[Texte fourni]

La crise produit un effet démultiplicateur de volontés et un effet accélérateur de transformations.
Ainsi, 30% des budgets engagés devront servir la transition écologique et, à l’échelle de l’Europe, assurer le respect des engagements de l’accord de Paris sur le Climat. Ce n’est pas rien. La crise produit ainsi un effet démultiplicateur de volontés et accélérateur de transformations. La transformation économique est donc couplée, et marquée par cette décision européenne, avec une transformation écologique. Une direction majeure pour l’avenir.
Aussi, le financement de l’extraordinaire plan de relance devra être réalisé à l’avenir par des « ressources propres » de l’Union européenne, une première très importante aussi. Pour la première fois, l’Union organise et réalise un prêt à l’échelle des 27. Et pour la première fois, les Etats-membres ne devront pas puiser dans la ressource des impôts nationaux mais dans une nouvelle fiscalité européenne en devenir. Une étape clé est ainsi franchi, la plus importante depuis la création de l’Euro, comme l’a souligné le chef de l’Etat français Emmanuel Macron.

[/Texte fourni]

Tâches à réaliser:
(a) Traduisez en anglais cette phrase du texte fourni : « Pour la première fois, l’Union organise et réalise un prêt à l’échelle des 27. »
(b) Recopiez à l'identique tout le passage du texte fourni, de « La crise produit un » jusqu'à « majeure pour l’avenir. ».
(c) Répondez à ces questions d'après le texte fourni :
(i) Quelle part des budgets engagés devra servir la transition écologique ?
(ii) Par quoi le financement du plan de relance devra-t-il être réalisé à l'avenir ?
(iii) Qui a souligné que cette étape est la plus importante depuis la création de l'Euro ?
La liste ci-après ne joue aucun rôle dans cet exercice.

[Section des données]

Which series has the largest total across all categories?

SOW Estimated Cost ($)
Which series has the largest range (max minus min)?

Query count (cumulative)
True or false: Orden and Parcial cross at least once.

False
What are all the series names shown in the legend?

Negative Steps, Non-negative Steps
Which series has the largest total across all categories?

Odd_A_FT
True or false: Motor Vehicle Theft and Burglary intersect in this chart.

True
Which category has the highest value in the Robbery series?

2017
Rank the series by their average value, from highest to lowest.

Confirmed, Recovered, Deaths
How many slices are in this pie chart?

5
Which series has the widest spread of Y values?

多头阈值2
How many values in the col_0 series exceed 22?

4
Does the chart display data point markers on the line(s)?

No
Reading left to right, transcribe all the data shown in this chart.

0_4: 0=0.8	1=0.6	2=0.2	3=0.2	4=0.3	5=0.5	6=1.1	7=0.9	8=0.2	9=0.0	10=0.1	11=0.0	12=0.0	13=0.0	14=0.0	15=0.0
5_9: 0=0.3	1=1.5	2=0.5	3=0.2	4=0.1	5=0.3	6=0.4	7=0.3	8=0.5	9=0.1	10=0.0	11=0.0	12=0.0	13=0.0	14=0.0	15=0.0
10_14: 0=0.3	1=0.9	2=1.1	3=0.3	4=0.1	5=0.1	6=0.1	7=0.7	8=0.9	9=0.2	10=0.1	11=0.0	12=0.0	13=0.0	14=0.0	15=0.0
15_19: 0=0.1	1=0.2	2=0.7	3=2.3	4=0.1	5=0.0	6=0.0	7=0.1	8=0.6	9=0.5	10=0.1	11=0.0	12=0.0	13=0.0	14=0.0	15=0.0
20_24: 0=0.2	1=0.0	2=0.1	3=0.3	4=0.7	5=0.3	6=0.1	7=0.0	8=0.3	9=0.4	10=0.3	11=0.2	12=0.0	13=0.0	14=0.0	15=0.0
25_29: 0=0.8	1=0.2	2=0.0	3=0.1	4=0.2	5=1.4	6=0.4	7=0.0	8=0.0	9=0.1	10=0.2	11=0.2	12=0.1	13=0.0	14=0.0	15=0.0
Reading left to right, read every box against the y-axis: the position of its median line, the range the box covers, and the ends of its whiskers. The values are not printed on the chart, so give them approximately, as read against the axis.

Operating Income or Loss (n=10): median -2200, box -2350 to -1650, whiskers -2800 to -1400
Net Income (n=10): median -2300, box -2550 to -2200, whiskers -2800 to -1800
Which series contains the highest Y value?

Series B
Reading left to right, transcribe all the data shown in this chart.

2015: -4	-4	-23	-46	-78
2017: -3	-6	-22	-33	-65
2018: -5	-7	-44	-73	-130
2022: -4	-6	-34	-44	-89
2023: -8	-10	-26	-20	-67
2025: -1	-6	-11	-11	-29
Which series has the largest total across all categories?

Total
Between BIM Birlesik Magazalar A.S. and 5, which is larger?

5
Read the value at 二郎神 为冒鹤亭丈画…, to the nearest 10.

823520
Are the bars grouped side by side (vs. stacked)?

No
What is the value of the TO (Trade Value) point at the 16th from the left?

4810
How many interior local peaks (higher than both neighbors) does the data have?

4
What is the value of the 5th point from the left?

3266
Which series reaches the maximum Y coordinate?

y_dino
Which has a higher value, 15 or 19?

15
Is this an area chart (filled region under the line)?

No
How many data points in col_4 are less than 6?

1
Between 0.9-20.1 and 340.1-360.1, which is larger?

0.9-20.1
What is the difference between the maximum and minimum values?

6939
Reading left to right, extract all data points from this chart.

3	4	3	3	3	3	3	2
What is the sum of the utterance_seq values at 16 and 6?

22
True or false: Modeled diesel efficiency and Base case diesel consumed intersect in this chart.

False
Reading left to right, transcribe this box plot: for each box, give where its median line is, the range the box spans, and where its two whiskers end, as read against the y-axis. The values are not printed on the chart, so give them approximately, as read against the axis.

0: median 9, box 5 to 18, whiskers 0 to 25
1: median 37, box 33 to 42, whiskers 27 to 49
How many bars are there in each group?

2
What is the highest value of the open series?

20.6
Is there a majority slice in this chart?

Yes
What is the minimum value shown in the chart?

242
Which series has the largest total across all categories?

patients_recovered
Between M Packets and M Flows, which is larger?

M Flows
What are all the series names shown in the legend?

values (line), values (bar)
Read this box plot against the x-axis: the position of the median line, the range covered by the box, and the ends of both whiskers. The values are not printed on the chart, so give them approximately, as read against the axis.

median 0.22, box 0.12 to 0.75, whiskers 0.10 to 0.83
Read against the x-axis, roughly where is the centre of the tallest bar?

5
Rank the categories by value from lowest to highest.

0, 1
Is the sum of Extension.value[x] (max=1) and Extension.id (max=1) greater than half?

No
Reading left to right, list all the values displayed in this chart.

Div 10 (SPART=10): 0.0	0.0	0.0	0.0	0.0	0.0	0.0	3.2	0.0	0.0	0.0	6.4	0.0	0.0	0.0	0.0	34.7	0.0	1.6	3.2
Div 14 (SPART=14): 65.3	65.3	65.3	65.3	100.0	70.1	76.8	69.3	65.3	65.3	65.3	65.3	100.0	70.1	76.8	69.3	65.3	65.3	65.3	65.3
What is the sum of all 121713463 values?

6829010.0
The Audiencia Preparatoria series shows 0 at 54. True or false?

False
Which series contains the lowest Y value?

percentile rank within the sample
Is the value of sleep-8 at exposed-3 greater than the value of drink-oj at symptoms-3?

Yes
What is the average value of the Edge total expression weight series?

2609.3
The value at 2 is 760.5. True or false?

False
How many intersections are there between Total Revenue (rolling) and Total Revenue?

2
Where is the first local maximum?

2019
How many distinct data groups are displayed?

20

[/Section des données]

Réponses aux tâches:
(a) For the first time, the Union is organizing and carrying out a loan at the level of all 27.

(b)
La crise produit un effet démultiplicateur de volontés et un effet accélérateur de transformations.
Ainsi, 30% des budgets engagés devront servir la transition écologique et, à l’échelle de l’Europe, assurer le respect des engagements de l’accord de Paris sur le Climat. Ce n’est pas rien. La crise produit ainsi un effet démultiplicateur de volontés et accélérateur de transformations. La transformation économique est donc couplée, et marquée par cette décision européenne, avec une transformation écologique. Une direction majeure pour l’avenir.

(c)
(i) 30 %.
(ii) Par des « ressources propres » de l'Union européenne.
(iii) Le chef de l'État français, Emmanuel Macron.